Nicolas Economou, Chair of the Science, Law, and Society Initiative at the Future Society and Principal Coordinator of the Athens Roundtable on AI and the Rule of Law in a panel on Connection, Competition and Cooperation noted challenges.

“AI is trained by data. Data carries values. Values carry judgements. And therefore it embodies certain ethical perspectives on what is right, what is fair, and it embodies certain biases, conscious or unconscious, of a society,” he said

The concept cuts across categories from medicine to science, arts, technology, robotics, computers, cell phones, social media and can be used for good or gain in a world where hackers proliferate.

Even when AI is being used to deliver more widely shared benefits rather than harnessed for the benefit of a few, the outcomes may not be equal or fair., the discussion included.

In the medical field, Dr. Barry Coller, Vice President for Medical Affairs at The Rockefeller University, commented in a panel on Meta-Patterns, “We have to deal with the fact that something may be fantastic for general decision-making but can be a catastrophe for the individual.”

In arts, William Kentridge observed that algorithms are very good at optimizing, but that the “less good idea” is often what produces the best result and the panel was interspersed with short performances related to AI by artists, including him.

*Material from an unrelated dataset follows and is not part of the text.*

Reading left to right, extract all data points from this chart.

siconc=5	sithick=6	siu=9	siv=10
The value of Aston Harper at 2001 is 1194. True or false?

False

In closing, Dracopoulos said advancing AI offers us an opportunity also also reaffirm what makes us human. Picking up on the optimism expressed in the panel featuring young people, he said that he was confident in the next generation and that technology will, improve human lives.

“We must be vigilant about making sure we hear from voices that have so far been marginalized in decision-making. Civic discourse and civic engagement, as well as modern “agora” spaces, will only grow in importance. And we need to find a way to make sure that our data is used in a way that centers our humanity,” he said

After all, he added: “AI is here to stay.”